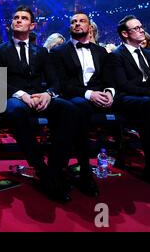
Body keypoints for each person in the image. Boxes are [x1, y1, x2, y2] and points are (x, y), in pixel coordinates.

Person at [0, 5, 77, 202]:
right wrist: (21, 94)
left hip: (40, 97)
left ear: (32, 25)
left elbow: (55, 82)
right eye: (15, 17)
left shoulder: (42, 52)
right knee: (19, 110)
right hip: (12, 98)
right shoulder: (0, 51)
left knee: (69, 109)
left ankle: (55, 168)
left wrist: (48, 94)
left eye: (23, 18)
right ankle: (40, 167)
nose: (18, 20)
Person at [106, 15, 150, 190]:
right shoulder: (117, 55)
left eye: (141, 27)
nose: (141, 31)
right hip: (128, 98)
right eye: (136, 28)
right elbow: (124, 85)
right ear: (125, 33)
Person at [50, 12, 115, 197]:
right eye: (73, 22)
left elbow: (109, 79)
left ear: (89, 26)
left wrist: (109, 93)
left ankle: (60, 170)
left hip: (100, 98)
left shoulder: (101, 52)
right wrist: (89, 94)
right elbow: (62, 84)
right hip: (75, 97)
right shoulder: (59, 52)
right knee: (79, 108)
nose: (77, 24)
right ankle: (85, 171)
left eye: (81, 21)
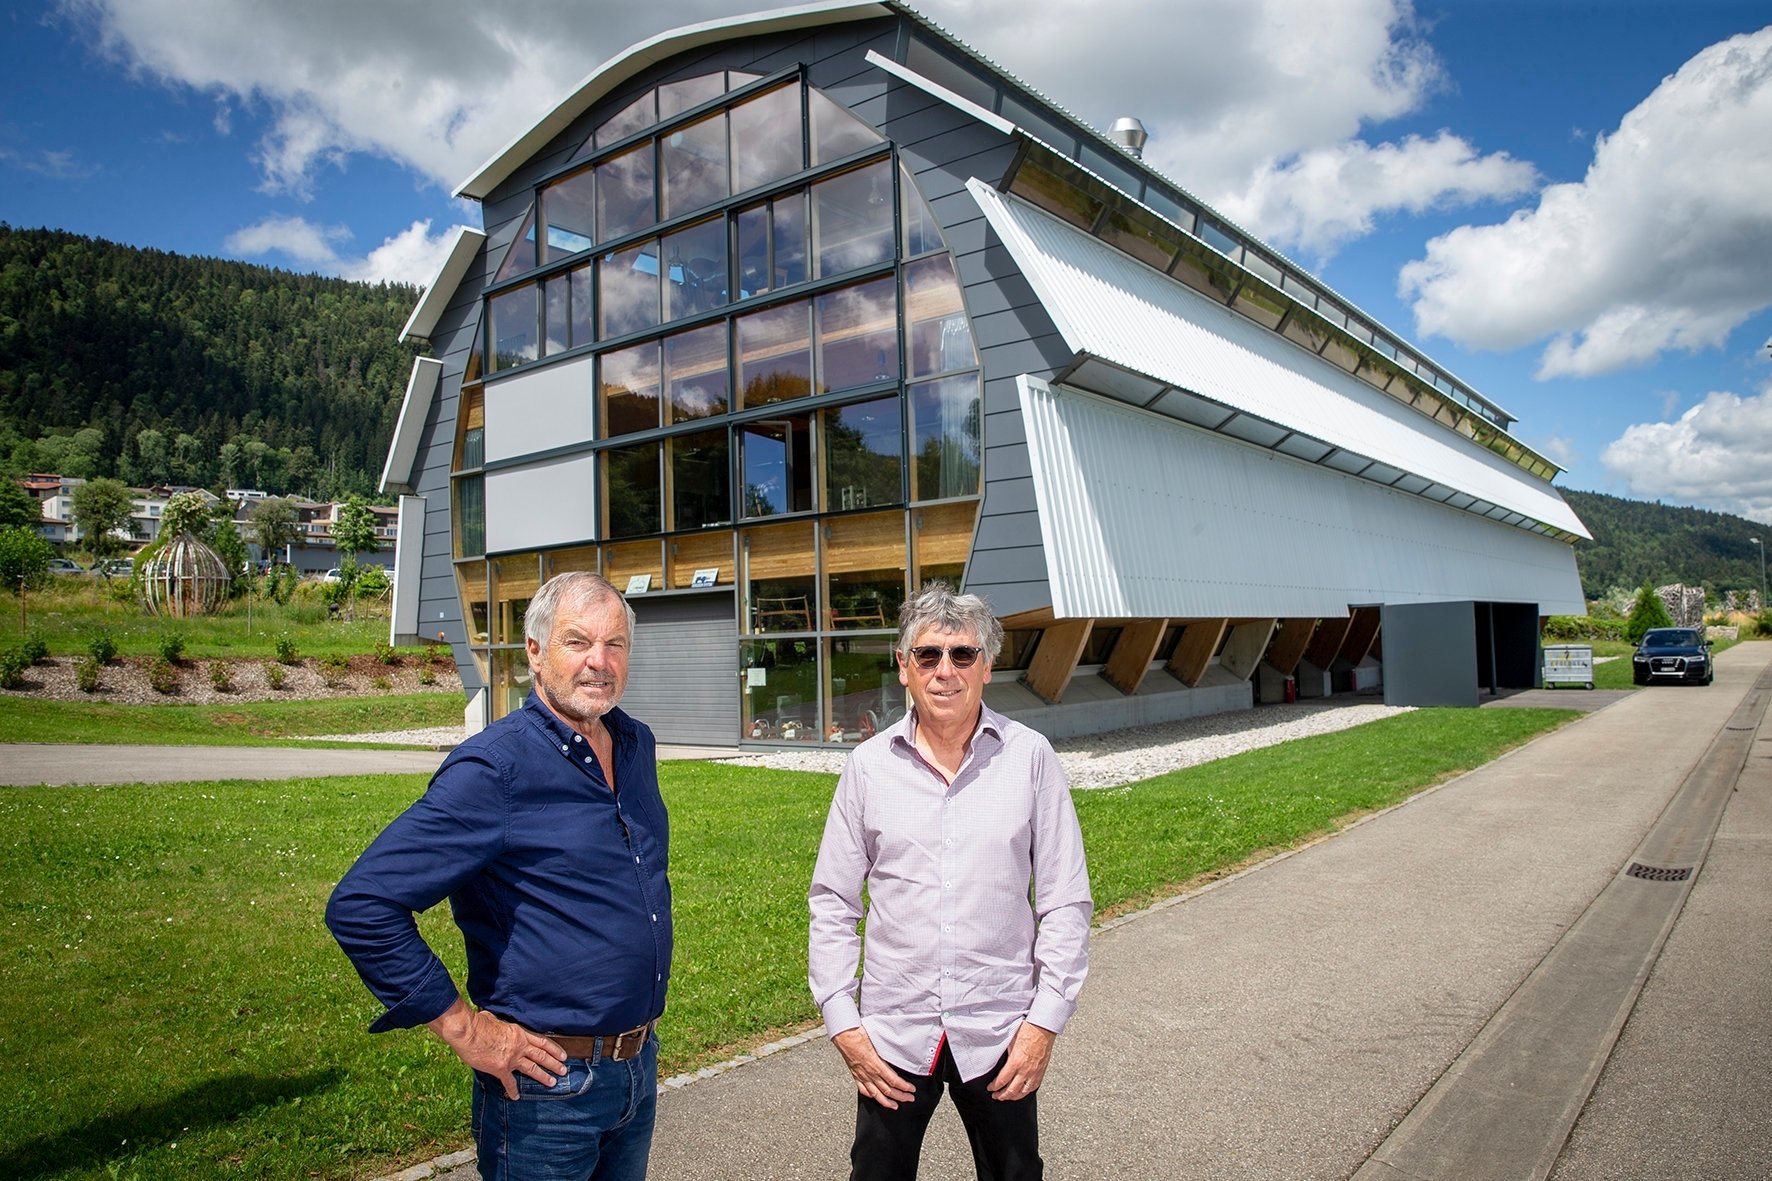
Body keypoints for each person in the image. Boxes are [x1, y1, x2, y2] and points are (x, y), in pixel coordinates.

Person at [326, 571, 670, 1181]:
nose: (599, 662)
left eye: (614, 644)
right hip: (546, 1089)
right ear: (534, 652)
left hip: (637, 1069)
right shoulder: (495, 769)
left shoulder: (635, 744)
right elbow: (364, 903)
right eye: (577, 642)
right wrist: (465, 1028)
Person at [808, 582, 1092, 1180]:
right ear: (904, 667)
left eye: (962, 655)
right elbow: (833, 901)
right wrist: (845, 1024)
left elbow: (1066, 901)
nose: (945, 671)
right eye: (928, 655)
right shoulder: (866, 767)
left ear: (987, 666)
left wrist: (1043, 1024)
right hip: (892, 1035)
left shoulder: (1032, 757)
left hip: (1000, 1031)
===
> [Description of the task]: Give back every record exactly, dropping its pictures.

> [Exercise answer]:
Body keypoints for each person in the image. Boxes are [x1, y1, x2, y2] and points are (x, y), in pixel coordinates.

Person at [0, 5, 77, 202]:
right wrist: (21, 94)
left hip: (40, 97)
left ear: (32, 25)
left elbow: (55, 82)
right eye: (15, 17)
left shoulder: (42, 52)
right knee: (19, 110)
right hip: (12, 98)
right shoulder: (0, 51)
left knee: (69, 109)
left ankle: (55, 168)
left wrist: (48, 94)
left eye: (23, 18)
right ankle: (40, 167)
nose: (18, 20)
Person at [106, 15, 150, 190]:
right shoulder: (117, 55)
left eye: (141, 27)
nose: (141, 31)
right hip: (128, 98)
right eye: (136, 28)
right elbow: (124, 85)
right ear: (125, 33)
Person at [50, 12, 115, 197]:
right eye: (73, 22)
left elbow: (109, 79)
left ear: (89, 26)
left wrist: (109, 93)
left ankle: (60, 170)
left hip: (100, 98)
left shoulder: (101, 52)
right wrist: (89, 94)
right elbow: (62, 84)
right hip: (75, 97)
right shoulder: (59, 52)
right knee: (79, 108)
nose: (77, 24)
right ankle: (85, 171)
left eye: (81, 21)
Body keypoints for each person in the image. Boxes are [x1, y1, x2, y2] and points are (x, y), in pixel coordinates.

Person at [326, 571, 670, 1181]:
nose: (599, 662)
left eye: (614, 644)
right hip: (546, 1089)
right ear: (534, 652)
left hip: (637, 1069)
right shoulder: (495, 769)
left shoulder: (635, 744)
right elbow: (364, 903)
right eye: (577, 642)
right wrist: (465, 1028)
Person at [808, 582, 1092, 1180]:
right ear: (904, 667)
left eye: (962, 655)
right elbow: (833, 901)
right wrist: (845, 1024)
left elbow: (1066, 901)
nose: (945, 671)
right eye: (928, 655)
right shoulder: (866, 767)
left ear: (987, 666)
left wrist: (1043, 1024)
right hip: (892, 1035)
left shoulder: (1032, 757)
left hip: (1000, 1031)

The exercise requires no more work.